What the task requires: Once every line below has been checked for "size", give only the number of lines that have it.

Supplied data:

= = = =

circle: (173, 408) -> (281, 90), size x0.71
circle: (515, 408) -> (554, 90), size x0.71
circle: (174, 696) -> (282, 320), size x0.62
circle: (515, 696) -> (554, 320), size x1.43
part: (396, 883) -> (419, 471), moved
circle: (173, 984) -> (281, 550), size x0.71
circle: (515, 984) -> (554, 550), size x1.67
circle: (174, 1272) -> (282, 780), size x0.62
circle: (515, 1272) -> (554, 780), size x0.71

= = = =

Answer to the exercise: 8